▶ Instruction
Write out, unchanged, the lines from the one containing "C’est le peintre" through the one containing "tragique de l’existence, c’est", including both.

▶ Extracted page text rows

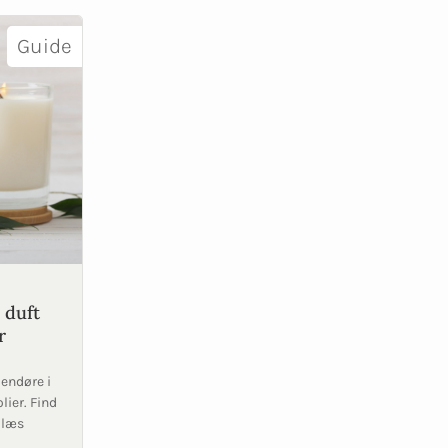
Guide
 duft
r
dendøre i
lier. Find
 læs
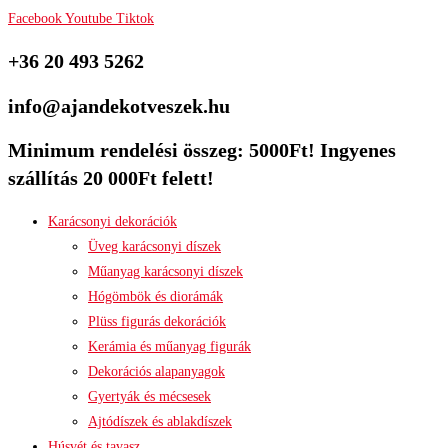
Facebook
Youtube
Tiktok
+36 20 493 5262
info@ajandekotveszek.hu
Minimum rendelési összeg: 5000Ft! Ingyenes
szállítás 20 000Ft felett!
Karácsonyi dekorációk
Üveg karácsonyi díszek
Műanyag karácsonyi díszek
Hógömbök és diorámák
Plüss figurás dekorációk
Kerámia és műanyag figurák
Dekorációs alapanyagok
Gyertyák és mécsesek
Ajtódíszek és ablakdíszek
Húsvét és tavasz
==
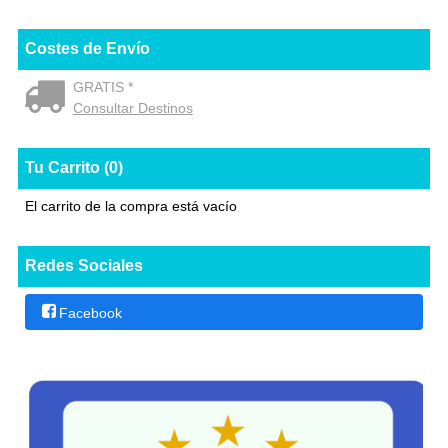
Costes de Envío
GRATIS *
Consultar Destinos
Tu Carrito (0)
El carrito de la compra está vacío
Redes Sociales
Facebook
...
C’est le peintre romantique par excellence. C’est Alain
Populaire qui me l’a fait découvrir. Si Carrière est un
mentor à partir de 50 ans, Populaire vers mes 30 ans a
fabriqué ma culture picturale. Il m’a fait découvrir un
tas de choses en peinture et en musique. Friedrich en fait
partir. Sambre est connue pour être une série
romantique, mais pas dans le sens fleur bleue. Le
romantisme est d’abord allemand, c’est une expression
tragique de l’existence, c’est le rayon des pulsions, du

▶ Expected output
C’est le peintre romantique par excellence. C’est Alain
Populaire qui me l’a fait découvrir. Si Carrière est un
mentor à partir de 50 ans, Populaire vers mes 30 ans a
fabriqué ma culture picturale. Il m’a fait découvrir un
tas de choses en peinture et en musique. Friedrich en fait
partir. Sambre est connue pour être une série
romantique, mais pas dans le sens fleur bleue. Le
romantisme est d’abord allemand, c’est une expression
tragique de l’existence, c’est le rayon des pulsions, du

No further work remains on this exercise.